Select a schema field by its column name or numeric index.

Parameters:

  • i (int | str) –

    The index or name of the field to retrieve.

Returns:

from_arrays classmethod

from_arrays(
    arrays: Sequence[ArrayInput], *, schema: ArrowSchemaExportable
) -> RecordBatch

Construct a RecordBatch from multiple Arrays

Parameters:

Returns:

from_arrow classmethod

Construct this from an existing Arrow RecordBatch.

It can be called on anything that exports the Arrow data interface (has a __arrow_c_array__ method) and returns a StructArray..

Parameters:

Returns:

from_arrow_pycapsule classmethod

from_arrow_pycapsule(schema_capsule, array_capsule) -> RecordBatch

Construct this object from bare Arrow PyCapsules

from_pydict classmethod

from_pydict(
    mapping: dict[str, ArrayInput],
    *,
    metadata: dict[str, str] | dict[bytes, bytes] | None = None
) -> RecordBatch

Construct a Table or RecordBatch from Arrow arrays or columns.

Parameters:

  • mapping (dict[str, ArrayInput]) –

    A mapping of strings to Arrays.

  • metadata (dict[str, str] | dict[bytes, bytes] | None, default: None ) –

    Optional metadata for the schema (if inferred). Defaults to None.

Returns:

from_struct_array classmethod

from_struct_array(struct_array: ArrowArrayExportable) -> RecordBatch

Construct a RecordBatch from a StructArray.
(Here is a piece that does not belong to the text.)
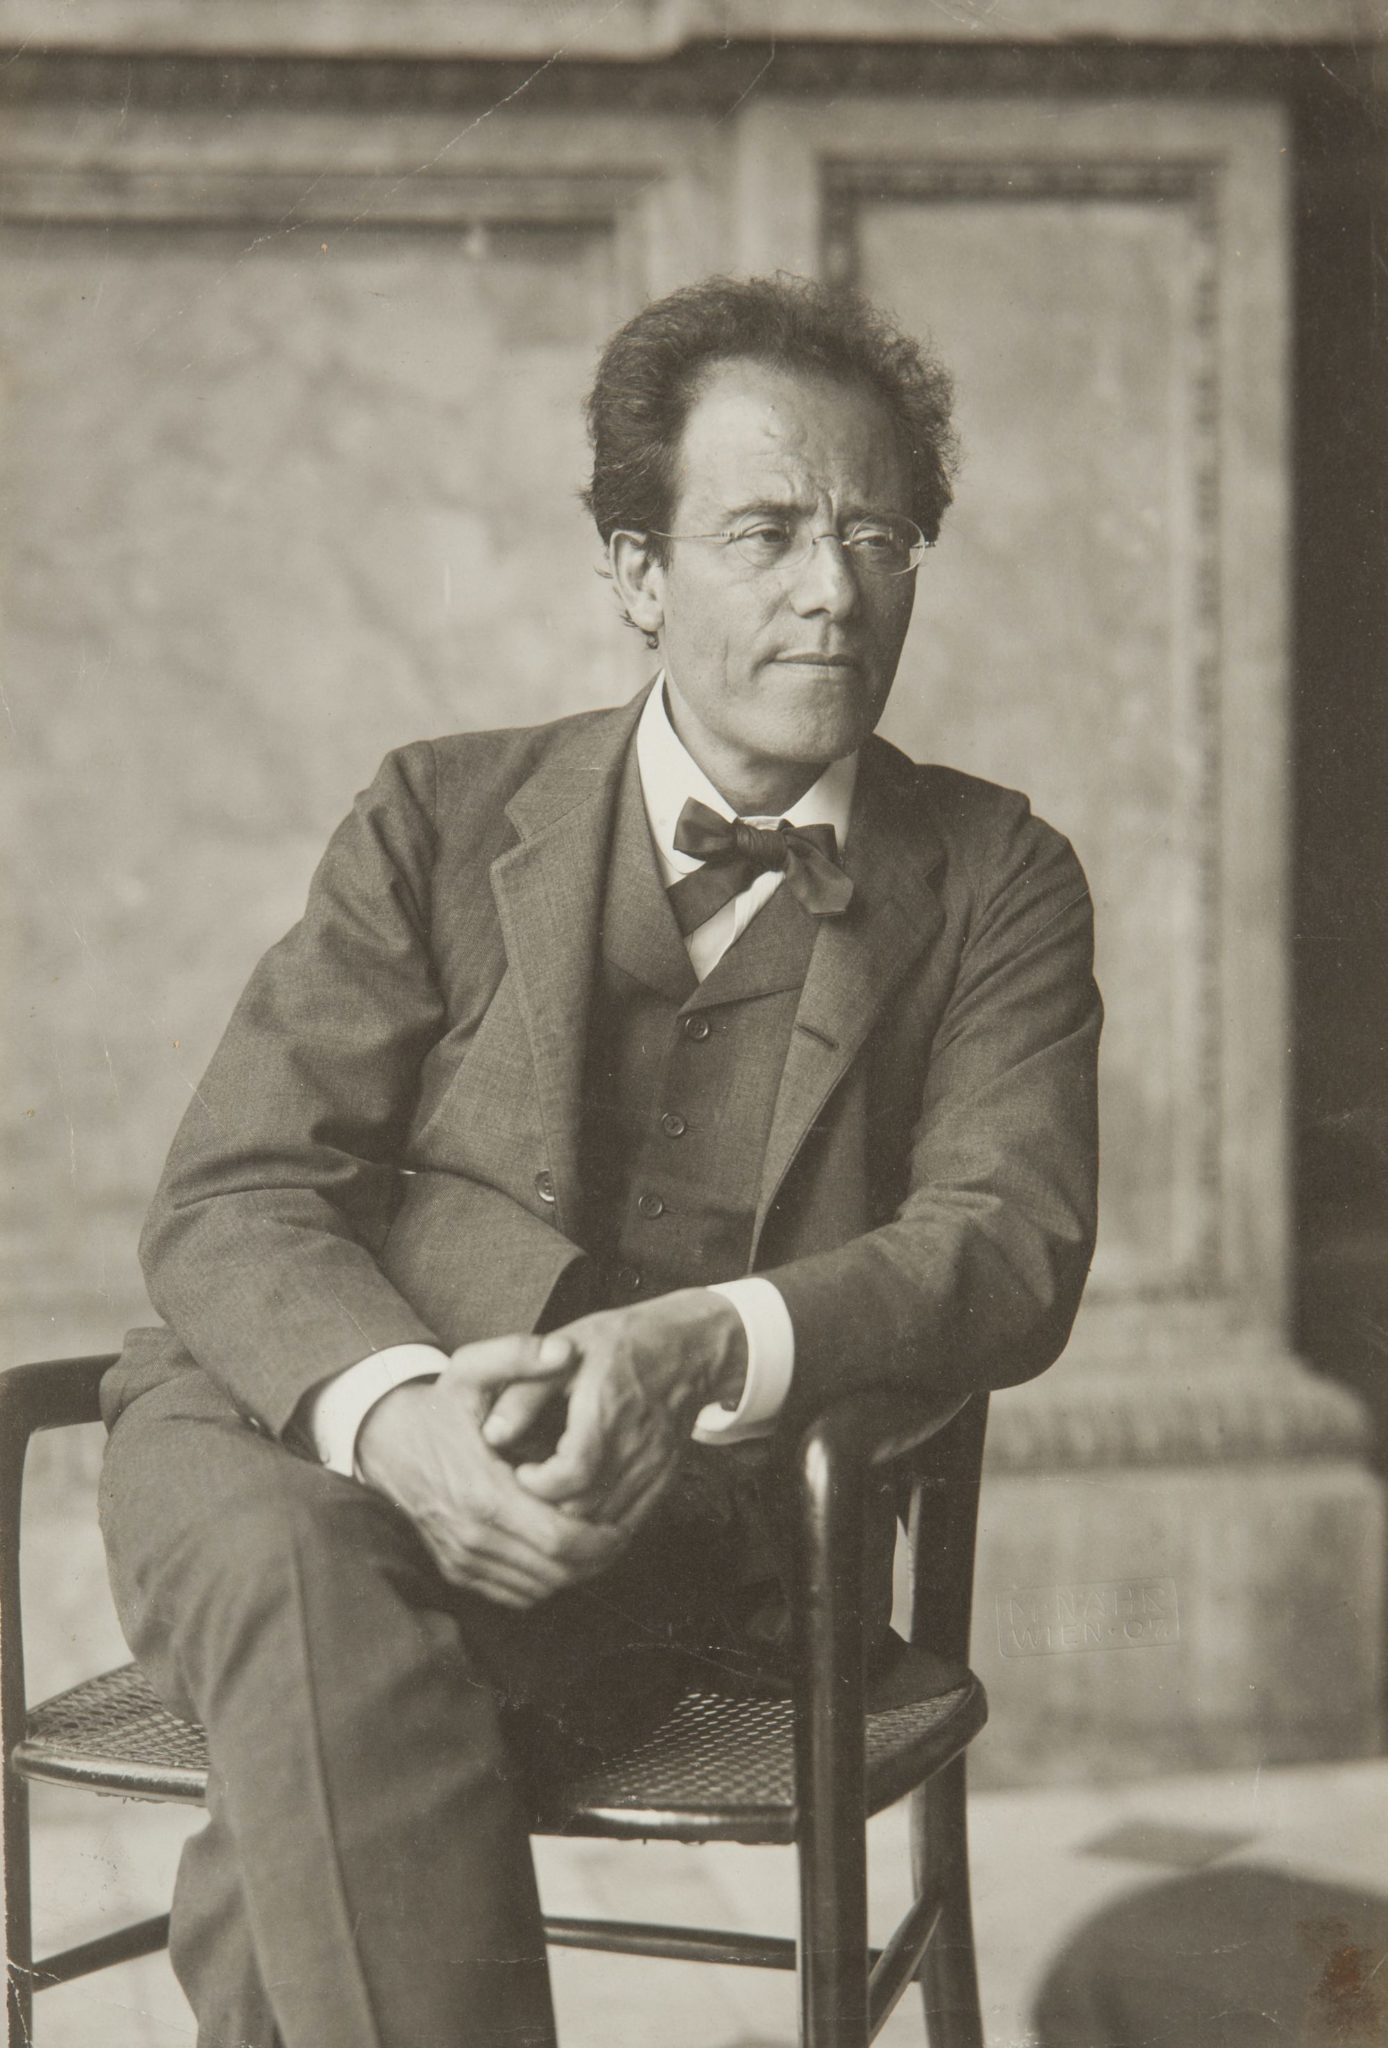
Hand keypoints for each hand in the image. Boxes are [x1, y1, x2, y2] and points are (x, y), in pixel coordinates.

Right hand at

Each field in the StructArray will become a column in the resulting RecordBatch.

Parameters:

Returns:

remove_column

remove_column(i: int) -> RecordBatch

Create new RecordBatch with the indicated column removed.

Parameters:

  • i (int) –

    Index of column to remove.

Returns:

select

select(columns: list[int] | list[str]) -> RecordBatch

Select columns of the RecordBatch.

Returns a new RecordBatch with the specified columns, and metadata preserved.

Parameters:

  • columns (list[int] | list[str]) –

    The column names or integer indices to select.

Returns:

set_column

set_column(
    i: int, field: str | ArrowSchemaExportable, column: ArrayInput
) -> RecordBatch

Replace column in RecordBatch at position.

Parameters:

  • i (int) –

    Index to place the column at.

  • field (str | ArrowSchemaExportable) –

    If a string is passed then the type is deduced from the column data.

  • column (ArrayInput) –

    Column data.

Returns:

slice

slice(offset: int = 0, length: int | None = None) -> RecordBatch

Compute zero-copy slice of this RecordBatch

Parameters:

  • offset (int, default: 0 ) –

    Offset from start of record batch to slice. Defaults to 0.

  • length (int | None, default: None ) –

    Length of slice (default is until end of batch starting from offset). Defaults to None.

Returns:

take

take(indices: ArrayInput) -> RecordBatch

Select rows from a Table or RecordBatch.

Parameters:

  • indices (ArrayInput) –

    The indices in the tabular object whose rows will be returned.

Returns:

to_struct_array

to_struct_array() -> Array

Convert to a struct array.

Returns:

with_schema

with_schema(schema: ArrowSchemaExportable) -> RecordBatch

Return a RecordBatch with the provided schema.